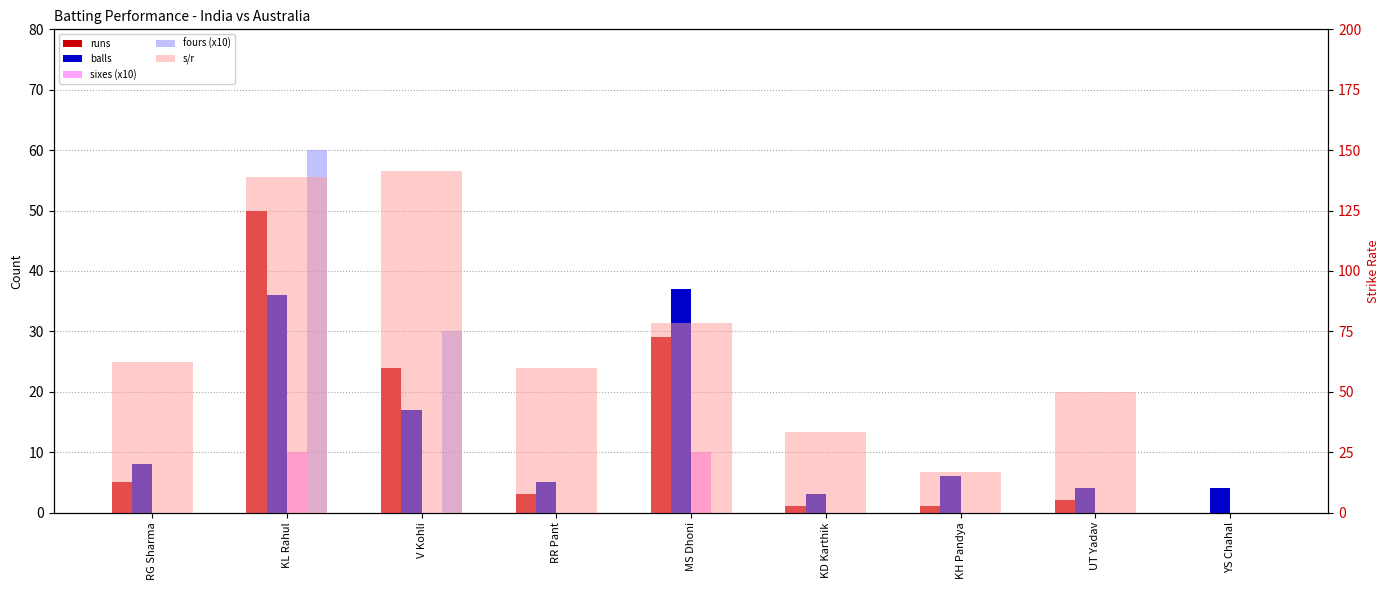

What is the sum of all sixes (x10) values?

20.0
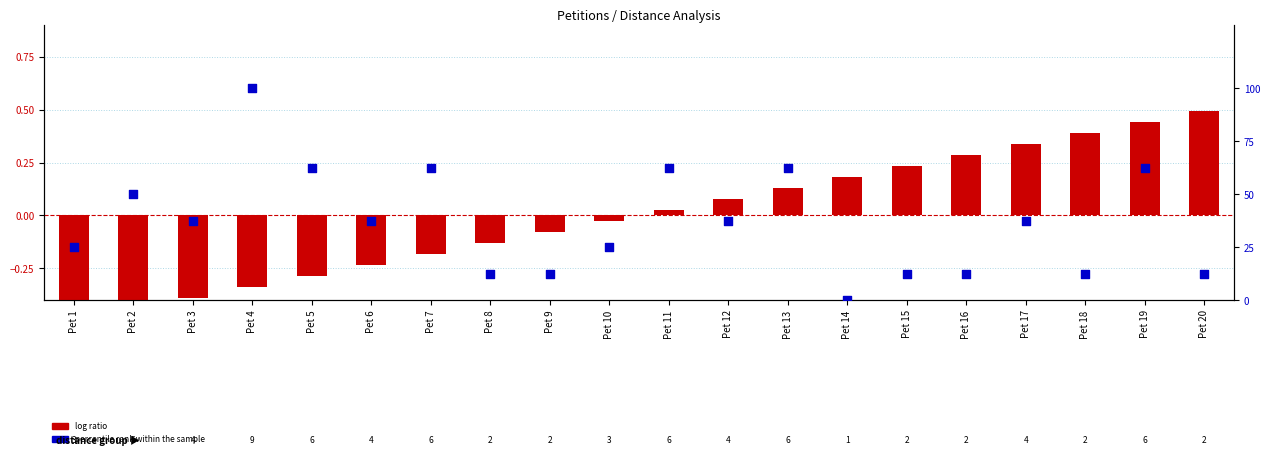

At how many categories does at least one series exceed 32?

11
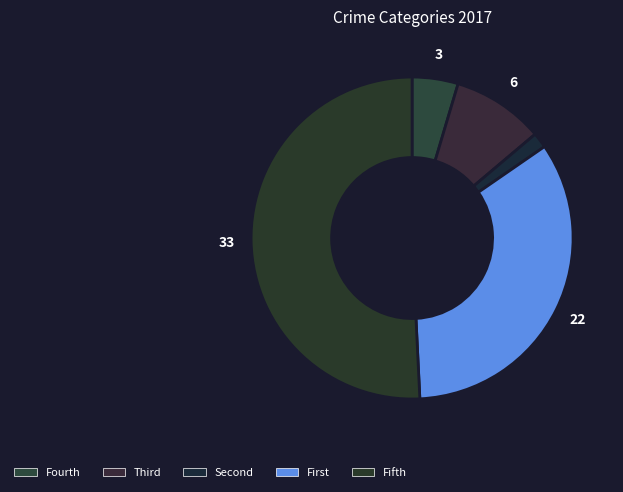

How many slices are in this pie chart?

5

---

**WHAT YOU HAVE TO DO**
Lay out the lines of the records above as a Markdown table with two columns, "Row" and "Record line", giving each line its own numbered row and omitting blank lines. Leave the pictures out of the answer.

**WRITTEN RESPONSE**
| Row | Record line |
|---|---|
| 1 | What is the sum of all sixes (x10) values? |
| 2 | 20.0 |
| 3 | At how many categories does at least one series exceed 32? |
| 4 | 11 |
| 5 | How many slices are in this pie chart? |
| 6 | 5 |